Prosody involves pitch, volume, and word emphasis in order to convey emotional tone, to clarify word meanings, and to determine types of sentences (e.g., the difference between a statement and a question). Communicating emotions through speech is complex and contains a wide array of speech variations depending on a given emotional state. There may be variations in pitch, speech tempo, rhythm, voice quality, loudness, and pronunciation (Mozziconacci, 2002). For example, a person who is sad may speak slowly, using a soft voice. Yet tone of voice can be misleading without context. Faces often provide an emotional context for tone of voice.
Facial expressions share an enormous amount of emotional information that is easy for most people to understand. In fact, Ekman and Friesen (1969) found that there are six universally recognizable human emotions: anger, disgust, fear, happiness, sadness, and surprise. Ekman’s (1977) Facial Action Coding System was developed to code universal human facial expressions into general patterns regardless of race, age, sex, or ethnicity. They found that facial expressions are comprised of specific muscle movements, called facial action units.
Each facial action unit is assigned a number, which corresponds to a specific set of muscles and the movements they create when stimulated. For example, in order for a person to be viewed as “happy,” they have to display a combination of facial action units: 6+12+25.
While texts, GIFs, emojis, and other tools can express emotions to some degree, the combination of facial expressions, spoken words, and tone of voice seems to be the most effective, and humanly innate, system for sharing and understanding feelings. But what if a person struggles to learn social cues by participating in conversations, spending time in groups, or watching others in their environment?
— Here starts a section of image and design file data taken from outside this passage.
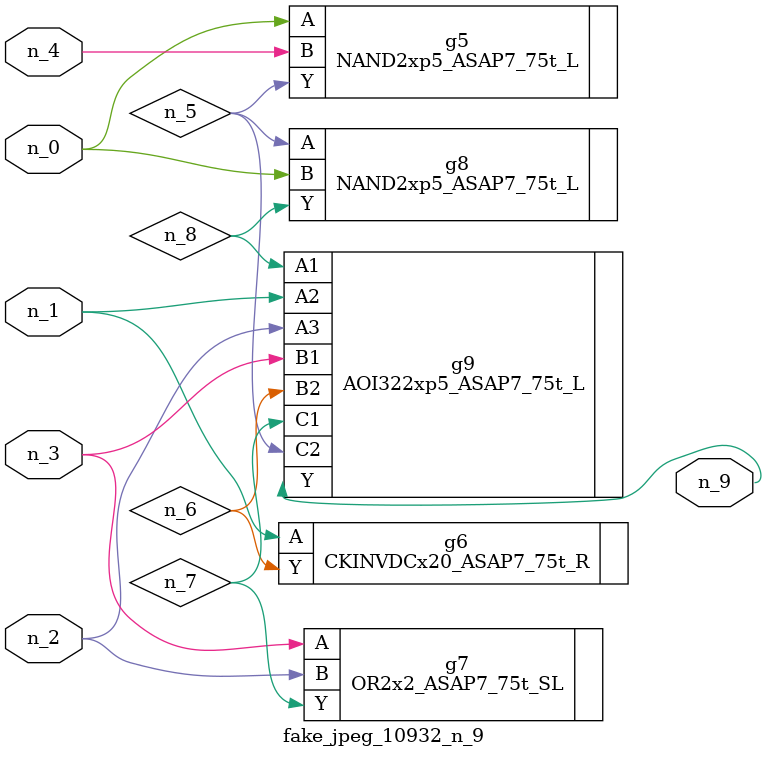
<source format=v>
module fake_jpeg_10932_n_9 (n_3, n_2, n_1, n_0, n_4, n_9);

input n_3;
input n_2;
input n_1;
input n_0;
input n_4;

output n_9;

wire n_8;
wire n_6;
wire n_5;
wire n_7;

NAND2xp5_ASAP7_75t_L g5 ( 
.A(n_0),
.B(n_4),
.Y(n_5)
);

CKINVDCx20_ASAP7_75t_R g6 ( 
.A(n_1),
.Y(n_6)
);

OR2x2_ASAP7_75t_SL g7 ( 
.A(n_3),
.B(n_2),
.Y(n_7)
);

NAND2xp5_ASAP7_75t_L g8 ( 
.A(n_5),
.B(n_0),
.Y(n_8)
);

AOI322xp5_ASAP7_75t_L g9 ( 
.A1(n_8),
.A2(n_1),
.A3(n_2),
.B1(n_3),
.B2(n_6),
.C1(n_7),
.C2(n_5),
.Y(n_9)
);


endmodule
</source>
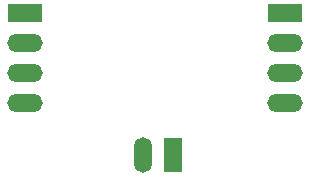
<source format=gbs>
G04 #@! TF.GenerationSoftware,KiCad,Pcbnew,6.0.2-378541a8eb~116~ubuntu20.04.1*
G04 #@! TF.CreationDate,2023-01-27T16:40:07+01:00*
G04 #@! TF.ProjectId,BUCKY_MOTOR_DRIVER,4255434b-595f-44d4-9f54-4f525f445249,rev?*
G04 #@! TF.SameCoordinates,Original*
G04 #@! TF.FileFunction,Soldermask,Bot*
G04 #@! TF.FilePolarity,Negative*
%FSLAX46Y46*%
G04 Gerber Fmt 4.6, Leading zero omitted, Abs format (unit mm)*
G04 Created by KiCad (PCBNEW 6.0.2-378541a8eb~116~ubuntu20.04.1) date 2023-01-27 16:40:07*
%MOMM*%
%LPD*%
G01*
G04 APERTURE LIST*
%ADD10R,1.500000X3.000000*%
%ADD11O,1.500000X3.000000*%
%ADD12R,3.000000X1.500000*%
%ADD13O,3.000000X1.500000*%
G04 APERTURE END LIST*
D10*
X134775000Y-68000000D03*
D11*
X132235000Y-68000000D03*
D12*
X144275000Y-55950000D03*
D13*
X144275000Y-58490000D03*
X144275000Y-61030000D03*
X144275000Y-63570000D03*
D12*
X122250000Y-55950000D03*
D13*
X122250000Y-58490000D03*
X122250000Y-61030000D03*
X122250000Y-63570000D03*
M02*

</source>
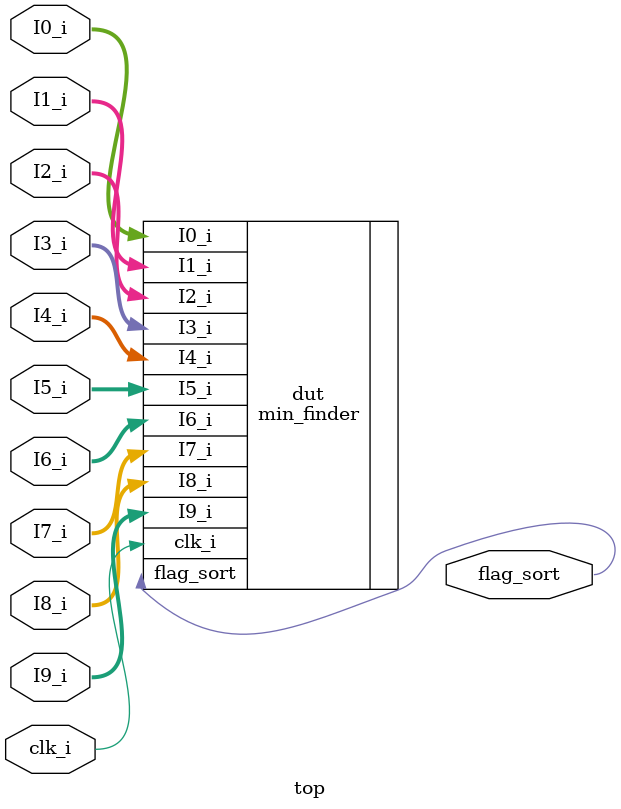
<source format=sv>
/* verilator lint_off UNUSED */
module top (
    //inputs
    input logic clk_i,
    input logic [3:0] I0_i,
    input logic [3:0] I1_i,
    input logic [3:0] I2_i,
    input logic [3:0] I3_i,
    input logic [3:0] I4_i,
    input logic [3:0] I5_i,
    input logic [3:0] I6_i,
    input logic [3:0] I7_i,
    input logic [3:0] I8_i,
    input logic [3:0] I9_i,
    //outputs
    output logic flag_sort
);
    min_finder dut (
        .clk_i      (clk_i),
    	.I0_i       (I0_i),
    	.I1_i       (I1_i),
    	.I2_i       (I2_i),
    	.I3_i       (I3_i),
    	.I4_i       (I4_i),
    	.I5_i       (I5_i),
    	.I6_i       (I6_i),
    	.I7_i       (I7_i),
    	.I8_i       (I8_i),
    	.I9_i       (I9_i),
        .flag_sort  (flag_sort)
    );
endmodule : top

</source>
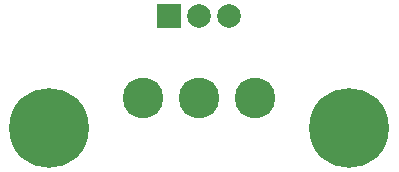
<source format=gts>
G04 #@! TF.GenerationSoftware,KiCad,Pcbnew,5.0.0-fee4fd1~65~ubuntu17.10.1*
G04 #@! TF.CreationDate,2018-08-22T05:20:38-04:00*
G04 #@! TF.ProjectId,alarm-switch,616C61726D2D7377697463682E6B6963,rev?*
G04 #@! TF.SameCoordinates,Original*
G04 #@! TF.FileFunction,Soldermask,Top*
G04 #@! TF.FilePolarity,Negative*
%FSLAX46Y46*%
G04 Gerber Fmt 4.6, Leading zero omitted, Abs format (unit mm)*
G04 Created by KiCad (PCBNEW 5.0.0-fee4fd1~65~ubuntu17.10.1) date Wed Aug 22 05:20:38 2018*
%MOMM*%
%LPD*%
G01*
G04 APERTURE LIST*
%ADD10C,6.750000*%
%ADD11R,2.000000X2.000000*%
%ADD12C,2.000000*%
%ADD13C,3.448000*%
G04 APERTURE END LIST*
D10*
G04 #@! TO.C,H1*
X111125000Y-103505000D03*
G04 #@! TD*
G04 #@! TO.C,H2*
X136525000Y-103505000D03*
G04 #@! TD*
D11*
G04 #@! TO.C,J1*
X121285000Y-93980000D03*
D12*
X123825000Y-93980000D03*
X126365000Y-93980000D03*
G04 #@! TD*
D13*
G04 #@! TO.C,SW1*
X119075200Y-100965000D03*
X123825000Y-100965000D03*
X128574800Y-100965000D03*
G04 #@! TD*
M02*

</source>
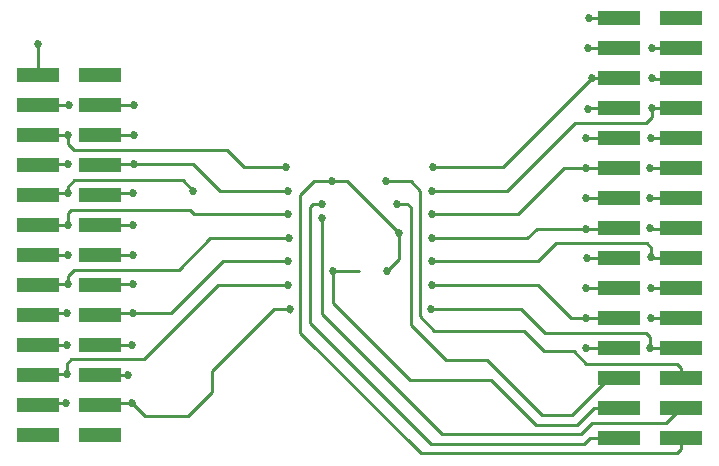
<source format=gtl>
G04 #@! TF.FileFunction,Copper,L1,Top,Signal*
%FSLAX46Y46*%
G04 Gerber Fmt 4.6, Leading zero omitted, Abs format (unit mm)*
G04 Created by KiCad (PCBNEW 4.0.2-stable) date 1/24/2017 5:25:06 AM*
%MOMM*%
G01*
G04 APERTURE LIST*
%ADD10C,0.100000*%
%ADD11R,3.560000X1.270000*%
%ADD12C,0.685800*%
%ADD13C,0.254000*%
%ADD14C,0.250000*%
G04 APERTURE END LIST*
D10*
D11*
X-27200000Y12800000D03*
X-21990000Y12800000D03*
X-27200000Y10260000D03*
X-21990000Y10260000D03*
X-27200000Y7720000D03*
X-21990000Y7720000D03*
X-27200000Y5180000D03*
X-21990000Y5180000D03*
X-27200000Y2640000D03*
X-21990000Y2640000D03*
X-27200000Y100000D03*
X-21990000Y100000D03*
X-27200000Y-2440000D03*
X-21990000Y-2440000D03*
X-27200000Y-4980000D03*
X-21990000Y-4980000D03*
X-27200000Y-7520000D03*
X-21990000Y-7520000D03*
X-27200000Y-10060000D03*
X-21990000Y-10060000D03*
X-27200000Y-12600000D03*
X-21990000Y-12600000D03*
X-27200000Y-15140000D03*
X-21990000Y-15140000D03*
X-27200000Y-17680000D03*
X-21990000Y-17680000D03*
X22000000Y17600000D03*
X27210000Y17600000D03*
X22000000Y15060000D03*
X27210000Y15060000D03*
X22000000Y12520000D03*
X27210000Y12520000D03*
X22000000Y9980000D03*
X27210000Y9980000D03*
X22000000Y7440000D03*
X27210000Y7440000D03*
X22000000Y4900000D03*
X27210000Y4900000D03*
X22000000Y2360000D03*
X27210000Y2360000D03*
X22000000Y-180000D03*
X27210000Y-180000D03*
X22000000Y-2720000D03*
X27210000Y-2720000D03*
X22000000Y-5260000D03*
X27210000Y-5260000D03*
X22000000Y-7800000D03*
X27210000Y-7800000D03*
X22000000Y-10340000D03*
X27210000Y-10340000D03*
X22000000Y-12880000D03*
X27210000Y-12880000D03*
X22000000Y-15420000D03*
X27210000Y-15420000D03*
X22000000Y-17960000D03*
X27210000Y-17960000D03*
D12*
X-27254200Y15407640D03*
X19450000Y17625000D03*
X-24612600Y10261600D03*
X-19075400Y10261600D03*
X-24638000Y7747000D03*
X-6223000Y5003800D03*
X-19100800Y7747000D03*
X-2209800Y-3810000D03*
X2325000Y-3800000D03*
X3350000Y-600000D03*
X-2362200Y3810000D03*
X2286000Y3810000D03*
X-24658320Y5293360D03*
X-19121120Y5293360D03*
X-6070600Y2997200D03*
X-14061440Y3002280D03*
X-24683720Y2778760D03*
X-19146520Y2778760D03*
X-24668480Y86360D03*
X-6070600Y1016000D03*
X-19131280Y86360D03*
X-24693880Y-2428240D03*
X-19156680Y-2428240D03*
X-24714200Y-4881880D03*
X-5994400Y-1016000D03*
X-19177000Y-4881880D03*
X-24739600Y-7396480D03*
X-19202400Y-7396480D03*
X-6045200Y-2997200D03*
X-24754840Y-10048240D03*
X-19217640Y-10048240D03*
X-24775160Y-12501880D03*
X-6045200Y-5003800D03*
X-19588480Y-12578080D03*
X-24800560Y-15016480D03*
X-19263360Y-15016480D03*
X-5918200Y-7010400D03*
X19350000Y15050000D03*
X24775000Y15075000D03*
X6200000Y5000000D03*
X19700000Y12575000D03*
X24750000Y12500000D03*
X19325000Y9950000D03*
X6150000Y3000000D03*
X24750000Y9975000D03*
X19225000Y7450000D03*
X24650000Y7475000D03*
X6150000Y1000000D03*
X19200000Y4875000D03*
X24625000Y4900000D03*
X19200000Y2350000D03*
X24625000Y2375000D03*
X6150000Y-1000000D03*
X19175000Y-225000D03*
X24600000Y-200000D03*
X19250000Y-2675000D03*
X6125000Y-3000000D03*
X24675000Y-2650000D03*
X19225000Y-5250000D03*
X24650000Y-5225000D03*
X6125000Y-5000000D03*
X19225000Y-7775000D03*
X24650000Y-7750000D03*
X19200000Y-10350000D03*
X6050000Y-7000000D03*
X24625000Y-10325000D03*
X-3149600Y660400D03*
X-3175000Y1879600D03*
X3149600Y1905000D03*
D13*
X-27200000Y15353440D02*
X-27200000Y12800000D01*
X-27254200Y15407640D02*
X-27200000Y15353440D01*
X19475000Y17600000D02*
X22000000Y17600000D01*
X19450000Y17625000D02*
X19475000Y17600000D01*
X-24614200Y10260000D02*
X-24612600Y10261600D01*
X-24614200Y10260000D02*
X-27200000Y10260000D01*
X-19077000Y10260000D02*
X-19075400Y10261600D01*
X-19077000Y10260000D02*
X-21990000Y10260000D01*
X-6223000Y5003800D02*
X-9773920Y5003800D01*
X-27225400Y7745400D02*
X-24639600Y7745400D01*
X-24639600Y7745400D02*
X-24638000Y7747000D01*
X-24638000Y6913880D02*
X-24638000Y7747000D01*
X-24145240Y6421120D02*
X-24638000Y6913880D01*
X-11191240Y6421120D02*
X-24145240Y6421120D01*
X-9773920Y5003800D02*
X-11191240Y6421120D01*
X-19102400Y7745400D02*
X-22015400Y7745400D01*
X-19102400Y7745400D02*
X-19100800Y7747000D01*
X-2209800Y-3810000D02*
X-2209800Y-6540200D01*
X19855000Y-15420000D02*
X22000000Y-15420000D01*
X18450000Y-16825000D02*
X19855000Y-15420000D01*
X14975000Y-16825000D02*
X18450000Y-16825000D01*
X11150000Y-13000000D02*
X14975000Y-16825000D01*
X4250000Y-13000000D02*
X11150000Y-13000000D01*
X-2209800Y-6540200D02*
X4250000Y-13000000D01*
X-2209800Y-3810000D02*
X-50800Y-3810000D01*
X-5054600Y-9017000D02*
X5178400Y-19250000D01*
X-2362200Y3810000D02*
X-3886200Y3810000D01*
X-3886200Y3810000D02*
X-5054600Y2641600D01*
X-5054600Y2641600D02*
X-5054600Y-9017000D01*
X27210000Y-18890000D02*
X27210000Y-17960000D01*
X26850000Y-19250000D02*
X27210000Y-18890000D01*
X5178400Y-19250000D02*
X26850000Y-19250000D01*
X3350000Y-2775000D02*
X3350000Y-600000D01*
X2325000Y-3800000D02*
X3350000Y-2775000D01*
X-1060000Y3810000D02*
X-2362200Y3810000D01*
X3350000Y-600000D02*
X-1060000Y3810000D01*
X5156200Y-5715000D02*
X5156200Y-7656200D01*
X2286000Y3810000D02*
X4343400Y3810000D01*
X5156200Y2997200D02*
X5156200Y-5715000D01*
X4343400Y3810000D02*
X5156200Y2997200D01*
X27210000Y-11985000D02*
X27210000Y-12880000D01*
X26875000Y-11650000D02*
X27210000Y-11985000D01*
X19200000Y-11650000D02*
X26875000Y-11650000D01*
X18150000Y-10600000D02*
X19200000Y-11650000D01*
X15650000Y-10600000D02*
X18150000Y-10600000D01*
X13900000Y-8850000D02*
X15650000Y-10600000D01*
X6350000Y-8850000D02*
X13900000Y-8850000D01*
X5156200Y-7656200D02*
X6350000Y-8850000D01*
X-24659920Y5291760D02*
X-27245720Y5291760D01*
X-24659920Y5291760D02*
X-24658320Y5293360D01*
X-6070600Y2997200D02*
X-11805920Y2997200D01*
X-22035720Y5291760D02*
X-19122720Y5291760D01*
X-19122720Y5291760D02*
X-19121120Y5293360D01*
X-14102080Y5293360D02*
X-19121120Y5293360D01*
X-11805920Y2997200D02*
X-14102080Y5293360D01*
X-24683720Y3307080D02*
X-24683720Y2778760D01*
X-24130000Y3860800D02*
X-24683720Y3307080D01*
X-14919960Y3860800D02*
X-24130000Y3860800D01*
X-14061440Y3002280D02*
X-14919960Y3860800D01*
X-24685320Y2777160D02*
X-24683720Y2778760D01*
X-24685320Y2777160D02*
X-27271120Y2777160D01*
X-19148120Y2777160D02*
X-19146520Y2778760D01*
X-19148120Y2777160D02*
X-22061120Y2777160D01*
X-6070600Y1016000D02*
X-14030960Y1016000D01*
X-24670080Y84760D02*
X-27255880Y84760D01*
X-24670080Y84760D02*
X-24668480Y86360D01*
X-24668480Y1066800D02*
X-24668480Y86360D01*
X-24404320Y1330960D02*
X-24668480Y1066800D01*
X-14345920Y1330960D02*
X-24404320Y1330960D01*
X-14030960Y1016000D02*
X-14345920Y1330960D01*
X-19132880Y84760D02*
X-22045880Y84760D01*
X-19132880Y84760D02*
X-19131280Y86360D01*
X-24695480Y-2429840D02*
X-24693880Y-2428240D01*
X-24695480Y-2429840D02*
X-27281280Y-2429840D01*
X-19158280Y-2429840D02*
X-19156680Y-2428240D01*
X-19158280Y-2429840D02*
X-22071280Y-2429840D01*
X-5994400Y-1016000D02*
X-12639040Y-1016000D01*
X-24715800Y-4883480D02*
X-24714200Y-4881880D01*
X-24715800Y-4883480D02*
X-27301600Y-4883480D01*
X-24714200Y-4251960D02*
X-24714200Y-4881880D01*
X-24155400Y-3693160D02*
X-24714200Y-4251960D01*
X-15316200Y-3693160D02*
X-24155400Y-3693160D01*
X-12639040Y-1016000D02*
X-15316200Y-3693160D01*
X-19178600Y-4883480D02*
X-19177000Y-4881880D01*
X-19178600Y-4883480D02*
X-22091600Y-4883480D01*
X-24741200Y-7398080D02*
X-27327000Y-7398080D01*
X-24741200Y-7398080D02*
X-24739600Y-7396480D01*
X-6045200Y-2997200D02*
X-11577320Y-2997200D01*
X-19204000Y-7398080D02*
X-22117000Y-7398080D01*
X-19204000Y-7398080D02*
X-19202400Y-7396480D01*
X-15976600Y-7396480D02*
X-19202400Y-7396480D01*
X-11577320Y-2997200D02*
X-15976600Y-7396480D01*
X-24756440Y-10049840D02*
X-27342240Y-10049840D01*
X-24756440Y-10049840D02*
X-24754840Y-10048240D01*
X-19219240Y-10049840D02*
X-22132240Y-10049840D01*
X-19219240Y-10049840D02*
X-19217640Y-10048240D01*
X-6045200Y-5003800D02*
X-11973560Y-5003800D01*
X-24776760Y-12503480D02*
X-27362560Y-12503480D01*
X-24776760Y-12503480D02*
X-24775160Y-12501880D01*
X-24775160Y-11673840D02*
X-24775160Y-12501880D01*
X-24394160Y-11292840D02*
X-24775160Y-11673840D01*
X-18262600Y-11292840D02*
X-24394160Y-11292840D01*
X-11973560Y-5003800D02*
X-18262600Y-11292840D01*
X-19610400Y-12600000D02*
X-21990000Y-12600000D01*
X-19588480Y-12578080D02*
X-19610400Y-12600000D01*
X-24802160Y-15018080D02*
X-24800560Y-15016480D01*
X-24802160Y-15018080D02*
X-27387960Y-15018080D01*
X-5918200Y-7010400D02*
X-7208520Y-7010400D01*
X-19264960Y-15018080D02*
X-22177960Y-15018080D01*
X-19264960Y-15018080D02*
X-19263360Y-15016480D01*
X-18186400Y-16093440D02*
X-19263360Y-15016480D01*
X-14478000Y-16093440D02*
X-18186400Y-16093440D01*
X-12451080Y-14066520D02*
X-14478000Y-16093440D01*
X-12451080Y-12252960D02*
X-12451080Y-14066520D01*
X-7208520Y-7010400D02*
X-12451080Y-12252960D01*
D14*
X-5918200Y-7010400D02*
X-5918200Y-7239000D01*
D13*
X22150000Y15060000D02*
X19360000Y15060000D01*
X19360000Y15060000D02*
X19350000Y15050000D01*
X24790000Y15060000D02*
X24775000Y15075000D01*
X24790000Y15060000D02*
X27360000Y15060000D01*
X6200000Y5000000D02*
X12125000Y5000000D01*
X12125000Y5000000D02*
X19700000Y12575000D01*
X19755000Y12520000D02*
X22000000Y12520000D01*
X19700000Y12575000D02*
X19755000Y12520000D01*
X24765000Y12485000D02*
X27335000Y12485000D01*
X24765000Y12485000D02*
X24750000Y12500000D01*
X19335000Y9960000D02*
X19325000Y9950000D01*
X22125000Y9960000D02*
X19335000Y9960000D01*
X6150000Y3000000D02*
X12500000Y3000000D01*
X24750000Y9250000D02*
X24750000Y9975000D01*
X24225000Y8725000D02*
X24750000Y9250000D01*
X18225000Y8725000D02*
X24225000Y8725000D01*
X12500000Y3000000D02*
X18225000Y8725000D01*
X24765000Y9960000D02*
X27335000Y9960000D01*
X24765000Y9960000D02*
X24750000Y9975000D01*
X19235000Y7460000D02*
X19225000Y7450000D01*
X22025000Y7460000D02*
X19235000Y7460000D01*
X24665000Y7460000D02*
X27235000Y7460000D01*
X24665000Y7460000D02*
X24650000Y7475000D01*
X6150000Y1000000D02*
X13425000Y1000000D01*
X17300000Y4875000D02*
X19200000Y4875000D01*
X13425000Y1000000D02*
X17300000Y4875000D01*
X22000000Y4885000D02*
X19210000Y4885000D01*
X19210000Y4885000D02*
X19200000Y4875000D01*
X24640000Y4885000D02*
X24625000Y4900000D01*
X24640000Y4885000D02*
X27210000Y4885000D01*
X22000000Y2360000D02*
X19210000Y2360000D01*
X19210000Y2360000D02*
X19200000Y2350000D01*
X24640000Y2360000D02*
X24625000Y2375000D01*
X24640000Y2360000D02*
X27210000Y2360000D01*
X6150000Y-1000000D02*
X14225000Y-1000000D01*
X15000000Y-225000D02*
X19175000Y-225000D01*
X14225000Y-1000000D02*
X15000000Y-225000D01*
X19185000Y-215000D02*
X19175000Y-225000D01*
X21975000Y-215000D02*
X19185000Y-215000D01*
X24615000Y-215000D02*
X27185000Y-215000D01*
X24615000Y-215000D02*
X24600000Y-200000D01*
X22050000Y-2665000D02*
X19260000Y-2665000D01*
X19260000Y-2665000D02*
X19250000Y-2675000D01*
X6125000Y-3000000D02*
X15100000Y-3000000D01*
X24675000Y-1825000D02*
X24675000Y-2650000D01*
X24325000Y-1475000D02*
X24675000Y-1825000D01*
X16625000Y-1475000D02*
X24325000Y-1475000D01*
X15100000Y-3000000D02*
X16625000Y-1475000D01*
X24690000Y-2665000D02*
X24675000Y-2650000D01*
X24690000Y-2665000D02*
X27260000Y-2665000D01*
X19235000Y-5240000D02*
X19225000Y-5250000D01*
X22025000Y-5240000D02*
X19235000Y-5240000D01*
X24665000Y-5240000D02*
X27235000Y-5240000D01*
X24665000Y-5240000D02*
X24650000Y-5225000D01*
X6125000Y-5000000D02*
X15100000Y-5000000D01*
X17875000Y-7775000D02*
X19225000Y-7775000D01*
X15100000Y-5000000D02*
X17875000Y-7775000D01*
X19235000Y-7765000D02*
X19225000Y-7775000D01*
X22025000Y-7765000D02*
X19235000Y-7765000D01*
X24665000Y-7765000D02*
X27235000Y-7765000D01*
X24665000Y-7765000D02*
X24650000Y-7750000D01*
X22000000Y-10340000D02*
X19210000Y-10340000D01*
X19210000Y-10340000D02*
X19200000Y-10350000D01*
X6050000Y-7000000D02*
X13675000Y-7000000D01*
X24625000Y-9400000D02*
X24625000Y-10325000D01*
X24275000Y-9050000D02*
X24625000Y-9400000D01*
X15725000Y-9050000D02*
X24275000Y-9050000D01*
X13675000Y-7000000D02*
X15725000Y-9050000D01*
X24640000Y-10340000D02*
X24625000Y-10325000D01*
X24640000Y-10340000D02*
X27210000Y-10340000D01*
X-3149600Y-7467600D02*
X7032800Y-17650000D01*
X-3149600Y660400D02*
X-3149600Y-7467600D01*
X25980000Y-16650000D02*
X27210000Y-15420000D01*
X19725000Y-16650000D02*
X25980000Y-16650000D01*
X18725000Y-17650000D02*
X19725000Y-16650000D01*
X7032800Y-17650000D02*
X18725000Y-17650000D01*
X-4216400Y-8200000D02*
X6033600Y-18450000D01*
X19515000Y-17960000D02*
X22000000Y-17960000D01*
X19025000Y-18450000D02*
X19515000Y-17960000D01*
X6033600Y-18450000D02*
X19025000Y-18450000D01*
X-3175000Y1879600D02*
X-3937000Y1879600D01*
X-4216400Y1600200D02*
X-4216400Y-8200000D01*
X-4216400Y-8200000D02*
X-4216400Y-8204200D01*
X-3937000Y1879600D02*
X-4216400Y1600200D01*
X4368800Y-6629400D02*
X4368800Y-8343800D01*
X3149600Y1905000D02*
X4064000Y1905000D01*
X4368800Y1600200D02*
X4368800Y-6629400D01*
X4064000Y1905000D02*
X4368800Y1600200D01*
X18025000Y-15975000D02*
X21120000Y-12880000D01*
X15450000Y-15975000D02*
X18025000Y-15975000D01*
X10800000Y-11325000D02*
X15450000Y-15975000D01*
X7350000Y-11325000D02*
X10800000Y-11325000D01*
X4368800Y-8343800D02*
X7350000Y-11325000D01*
X21120000Y-12880000D02*
X22000000Y-12880000D01*
M02*

</source>
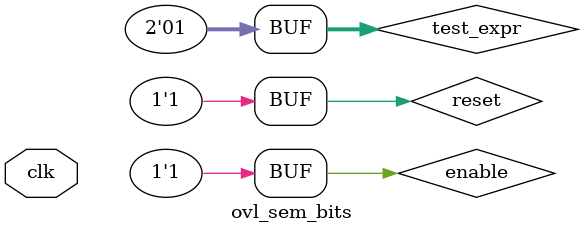
<source format=sv>
module ovl_sem_bits(input logic clk);
  logic reset = 1'b1;
  logic enable = 1'b1;
`ifdef FAIL
  logic [1:0] test_expr = 2'b11;
`else
  logic [1:0] test_expr = 2'b01;
`endif

  ovl_bits #(
      .width(2),
      .min(1),
      .max(1),
      .asserted(1)) dut (
      .clock(clk),
      .reset(reset),
      .enable(enable),
      .test_expr(test_expr),
      .fire());
endmodule

</source>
Recent technological advances in facial recognition and synthesized speech technology offer potential solutions for these unique individuals and many others. Research shows that a combination of facial expressions and tone of voice can improve the perception of emotional content within speech (Johnstone, et al. 2006; Brady & Guggemos, 2018). As an educational tool, synthesized emotional communication systems, which include facial expressions and tone of voice, could potentially help people with autism learn to share and understand emotional content within social settings. By using these tools, people with autism could have more opportunities to participate in the rapidly changing physical and virtual social communities, in which we all now live.